» **Given passage**:

[spark] branch master updated: [SPARK-38530][SQL] Fix a bug that GeneratorNestedColumnAliasing can be incorrectly applied to some expressions

wenchen Tue, 12 Apr 2022 23:01:53 -0700

This is an automated email from the ASF dual-hosted git repository.

wenchen pushed a commit to branch master
in repository https://gitbox.apache.org/repos/asf/spark.git



The following commit(s) were added to refs/heads/master by this push:
     new 13edafab9f4 [SPARK-38530][SQL] Fix a bug that 
GeneratorNestedColumnAliasing can be incorrectly applied to some expressions
13edafab9f4 is described below

commit 13edafab9f45cc80aee41e2f82475367d88357ec
Author: minyyy <min.y...@databricks.com>
AuthorDate: Wed Apr 13 14:01:27 2022 +0800

    [SPARK-38530][SQL] Fix a bug that GeneratorNestedColumnAliasing can be 
incorrectly applied to some expressions
    
    ### What changes were proposed in this pull request?
    
    This PR makes GeneratorNestedColumnAliasing only be able to apply to 
GetStructField*(_: AttributeReference), here GetStructField* means nested 
GetStructField. The current way to collect expressions is a top-down way and it 
actually only checks 2 levels which is wrong. The rule is simple - If we see 
expressions other than GetStructField, we are done. When an expression E is 
pushed down into an Explode, the thing happens is:
    E(x) is now pushed down to apply to E(array(x)).
    So only expressions that can operate on both x and array(x) can be pushed. 
GetStructField is special since we have GetArrayStructFields and when 
GetStructField is pushed down, it becomes GetArrayStructFields. Any other 
expressions are not applicable.

» **Set of tasks**:
**1.** Using the Spark commit email above, decide whether each statement agrees with it. Answer yes or no, and quote the deciding words. (a) The commit was pushed to the master branch. (b) The current way to collect expressions checks three levels. (c) A GetStructField that is pushed down becomes GetArrayStructFields.
**2.** Rewrite the passage of the Spark commit email that opens with the words containing "[spark] branch master" and closes with "dual-hosted git repository.", putting "main" in place of "master".
**3.** Carry on the Spark commit email about GeneratorNestedColumnAliasing from the point where it stops.

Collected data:
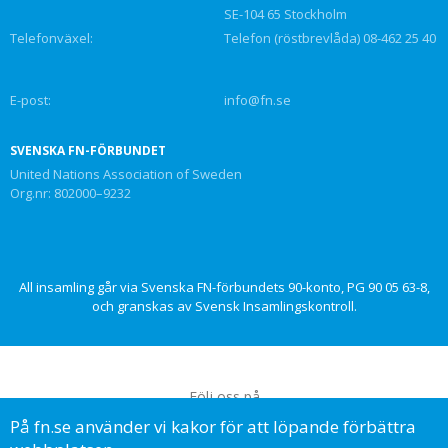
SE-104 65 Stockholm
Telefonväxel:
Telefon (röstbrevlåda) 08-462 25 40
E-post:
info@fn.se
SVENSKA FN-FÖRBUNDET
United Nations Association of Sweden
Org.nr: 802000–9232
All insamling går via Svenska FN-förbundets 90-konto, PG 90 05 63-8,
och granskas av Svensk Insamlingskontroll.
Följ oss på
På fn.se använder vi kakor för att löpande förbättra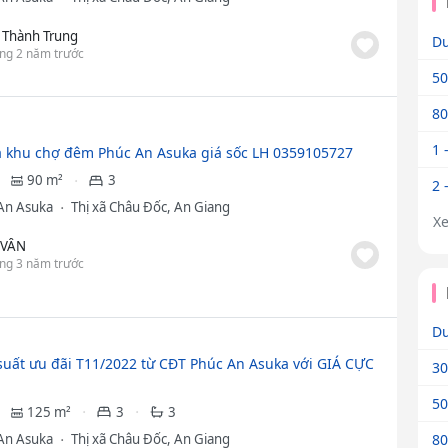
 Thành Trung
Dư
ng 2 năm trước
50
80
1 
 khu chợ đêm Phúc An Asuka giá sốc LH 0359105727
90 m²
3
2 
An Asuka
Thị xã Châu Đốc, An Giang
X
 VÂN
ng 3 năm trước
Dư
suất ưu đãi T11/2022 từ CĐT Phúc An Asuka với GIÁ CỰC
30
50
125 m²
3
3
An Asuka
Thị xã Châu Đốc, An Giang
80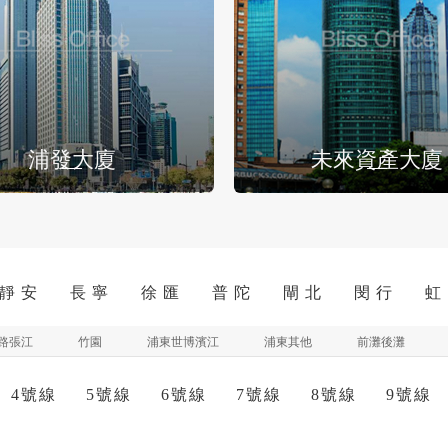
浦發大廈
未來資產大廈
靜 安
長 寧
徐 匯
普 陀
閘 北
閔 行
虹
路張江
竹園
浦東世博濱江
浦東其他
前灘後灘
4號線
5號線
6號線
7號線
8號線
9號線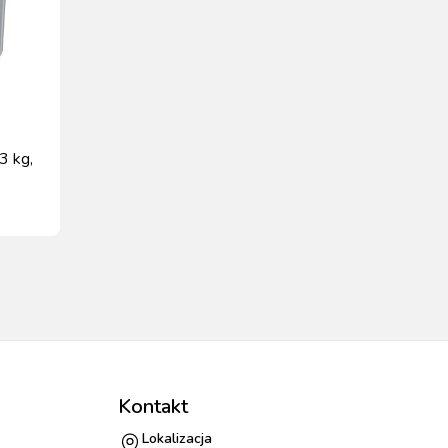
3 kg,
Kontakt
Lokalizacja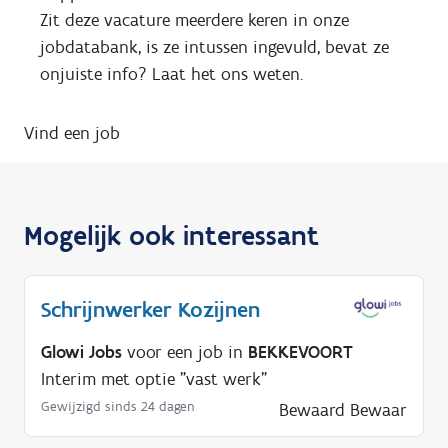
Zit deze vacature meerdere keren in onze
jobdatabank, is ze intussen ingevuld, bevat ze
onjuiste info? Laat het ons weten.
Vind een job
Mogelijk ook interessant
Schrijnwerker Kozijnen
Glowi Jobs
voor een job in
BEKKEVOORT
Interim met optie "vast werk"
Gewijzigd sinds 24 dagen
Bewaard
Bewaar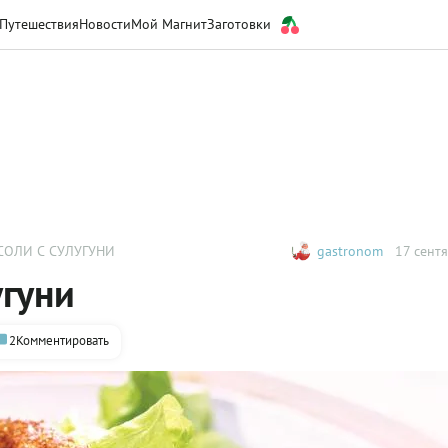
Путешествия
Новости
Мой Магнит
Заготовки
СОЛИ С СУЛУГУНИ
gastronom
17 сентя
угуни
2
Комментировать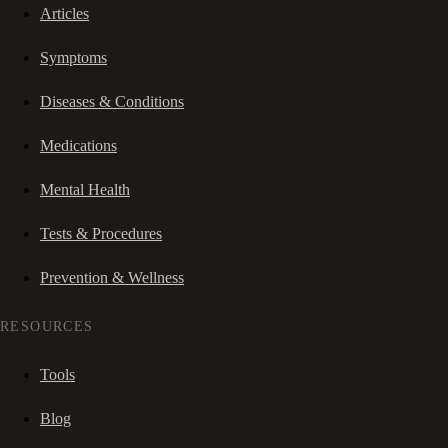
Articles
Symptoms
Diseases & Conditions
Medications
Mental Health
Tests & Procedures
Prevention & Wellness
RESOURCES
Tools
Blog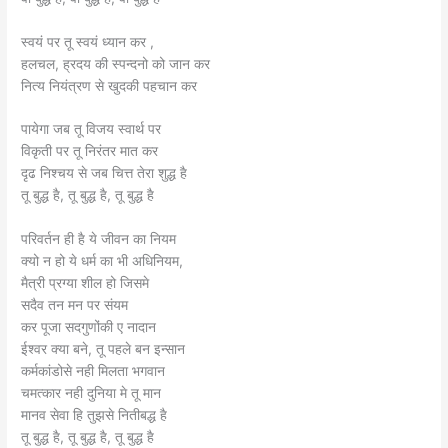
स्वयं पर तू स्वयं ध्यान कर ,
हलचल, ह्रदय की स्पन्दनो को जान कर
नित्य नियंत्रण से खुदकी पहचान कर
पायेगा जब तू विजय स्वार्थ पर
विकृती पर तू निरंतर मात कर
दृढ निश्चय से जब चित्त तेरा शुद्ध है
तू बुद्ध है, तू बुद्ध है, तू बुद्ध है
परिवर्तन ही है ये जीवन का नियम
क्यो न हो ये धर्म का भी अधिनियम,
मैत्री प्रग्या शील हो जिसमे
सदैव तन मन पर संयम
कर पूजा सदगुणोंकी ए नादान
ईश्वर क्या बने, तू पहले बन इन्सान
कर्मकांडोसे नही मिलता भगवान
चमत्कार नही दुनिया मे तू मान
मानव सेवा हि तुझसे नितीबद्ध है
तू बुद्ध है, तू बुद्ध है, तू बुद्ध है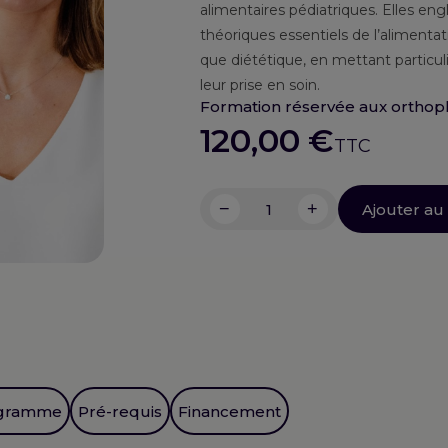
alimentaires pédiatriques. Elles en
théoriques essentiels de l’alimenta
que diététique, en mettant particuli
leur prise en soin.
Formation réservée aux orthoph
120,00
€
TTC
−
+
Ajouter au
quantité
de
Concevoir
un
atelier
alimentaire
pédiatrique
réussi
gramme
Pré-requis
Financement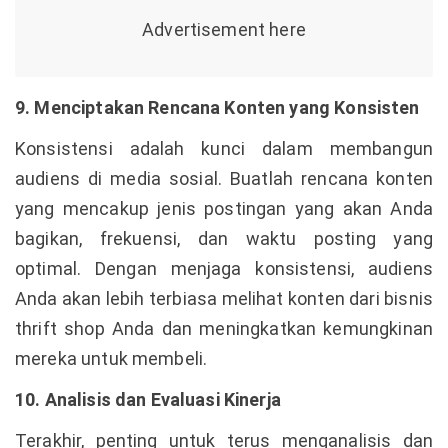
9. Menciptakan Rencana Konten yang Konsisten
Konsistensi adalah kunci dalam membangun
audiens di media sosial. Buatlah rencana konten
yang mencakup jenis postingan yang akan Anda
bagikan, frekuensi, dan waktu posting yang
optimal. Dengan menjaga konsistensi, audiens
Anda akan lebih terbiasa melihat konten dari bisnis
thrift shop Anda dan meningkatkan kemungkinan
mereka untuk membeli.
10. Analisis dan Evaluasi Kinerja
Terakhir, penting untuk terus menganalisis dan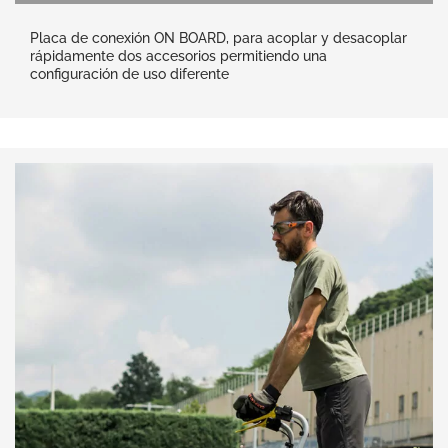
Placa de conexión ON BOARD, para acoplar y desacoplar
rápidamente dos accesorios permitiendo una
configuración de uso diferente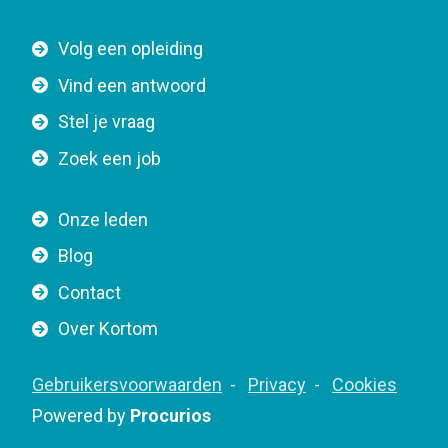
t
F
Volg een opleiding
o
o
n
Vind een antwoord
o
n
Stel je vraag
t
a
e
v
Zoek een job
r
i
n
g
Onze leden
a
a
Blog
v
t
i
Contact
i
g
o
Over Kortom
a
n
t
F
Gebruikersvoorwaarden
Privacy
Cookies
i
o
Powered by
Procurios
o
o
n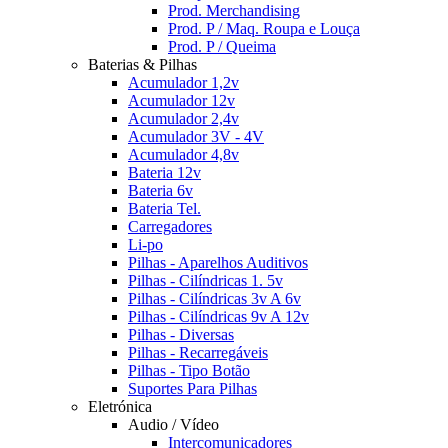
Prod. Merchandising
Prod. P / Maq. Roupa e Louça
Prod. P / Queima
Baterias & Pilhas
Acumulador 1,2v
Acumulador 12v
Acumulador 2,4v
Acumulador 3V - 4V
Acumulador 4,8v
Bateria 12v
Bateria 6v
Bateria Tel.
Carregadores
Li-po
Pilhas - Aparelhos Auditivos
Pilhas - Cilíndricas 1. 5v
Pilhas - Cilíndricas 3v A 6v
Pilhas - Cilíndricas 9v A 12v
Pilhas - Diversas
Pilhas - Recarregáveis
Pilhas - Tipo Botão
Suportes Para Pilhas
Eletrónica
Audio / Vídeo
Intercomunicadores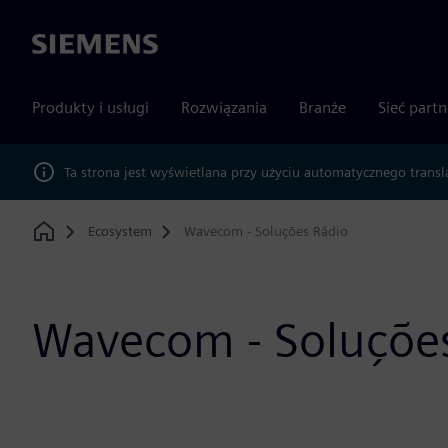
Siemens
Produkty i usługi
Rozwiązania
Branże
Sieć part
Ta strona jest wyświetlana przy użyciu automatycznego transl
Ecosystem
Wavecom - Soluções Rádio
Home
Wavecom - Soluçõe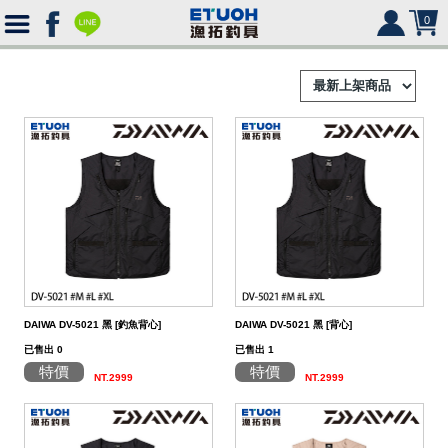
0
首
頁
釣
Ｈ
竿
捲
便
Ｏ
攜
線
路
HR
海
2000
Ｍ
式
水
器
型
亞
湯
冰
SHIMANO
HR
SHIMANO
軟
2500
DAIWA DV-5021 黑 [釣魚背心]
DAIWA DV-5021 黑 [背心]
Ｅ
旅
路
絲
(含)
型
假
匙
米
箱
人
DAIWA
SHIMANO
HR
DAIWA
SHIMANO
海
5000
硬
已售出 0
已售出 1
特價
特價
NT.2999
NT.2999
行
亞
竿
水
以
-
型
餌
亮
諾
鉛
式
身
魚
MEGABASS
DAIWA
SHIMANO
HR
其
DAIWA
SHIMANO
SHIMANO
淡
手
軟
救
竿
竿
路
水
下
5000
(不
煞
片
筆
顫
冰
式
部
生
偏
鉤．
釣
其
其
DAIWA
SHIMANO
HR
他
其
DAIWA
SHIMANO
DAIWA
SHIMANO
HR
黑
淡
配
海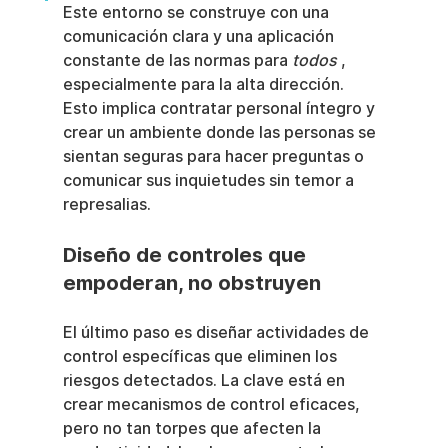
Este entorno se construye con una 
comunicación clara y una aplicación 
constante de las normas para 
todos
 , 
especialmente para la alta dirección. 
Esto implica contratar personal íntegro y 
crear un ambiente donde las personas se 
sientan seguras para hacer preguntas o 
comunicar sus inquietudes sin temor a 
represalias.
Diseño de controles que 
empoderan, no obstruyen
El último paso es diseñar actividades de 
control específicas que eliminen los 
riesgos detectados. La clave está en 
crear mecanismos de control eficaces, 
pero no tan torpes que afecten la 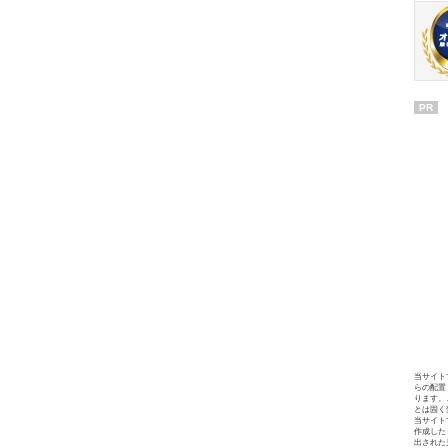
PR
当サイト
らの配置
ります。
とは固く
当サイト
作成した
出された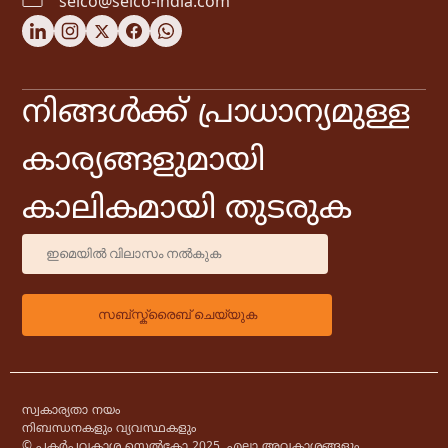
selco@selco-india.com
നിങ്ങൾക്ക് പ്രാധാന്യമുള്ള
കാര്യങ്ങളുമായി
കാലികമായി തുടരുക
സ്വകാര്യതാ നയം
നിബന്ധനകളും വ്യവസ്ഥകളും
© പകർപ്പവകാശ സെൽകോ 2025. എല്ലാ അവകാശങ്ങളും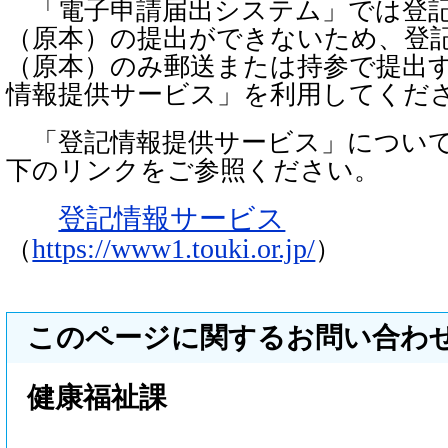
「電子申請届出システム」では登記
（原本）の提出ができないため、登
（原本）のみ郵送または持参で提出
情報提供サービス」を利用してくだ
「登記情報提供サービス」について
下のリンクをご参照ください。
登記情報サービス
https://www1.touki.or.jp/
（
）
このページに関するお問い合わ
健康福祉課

» **Solved tasks**:
**1.**
(a) Yes: "wenchen pushed a commit to branch master"
(b) No: "it actually only checks 2 levels which is wrong"
(c) Yes: "when GetStructField is pushed down, it becomes GetArrayStructFields"

**2.**
[spark] branch main updated: [SPARK-38530][SQL] Fix a bug that GeneratorNestedColumnAliasing can be incorrectly applied to some expressions

wenchen Tue, 12 Apr 2022 23:01:53 -0700

This is an automated email from the ASF dual-hosted git repository.

**3.**
    We also do not even need to check the child type is Array(Array()) or 
whether the rewritten expression has the pattern 
GetArrayStructFields(GetArrayStructFields()).
    1. When the child input type is Array(Array()), the ExtractValues 
expressions we get will always start from an innermost GetArrayStructFields, it 
does not align with GetStructField*(x).
    2. When we see GetArrayStructFields(GetArrayStructFields()) in the 
rewritten generator, we must have seen a GetArrayStructFields in the 
expressions before pushdown.
    
    ### Why are the changes needed?
    It fixes some correctness issues. See the above section for more details.
    
    ### Does this PR introduce _any_ user-facing change?
    
    No
    
    ### How was this patch tested?
    
    Unit tests.
    
    Closes #35866 from minyyy/gnca_wrong_expr.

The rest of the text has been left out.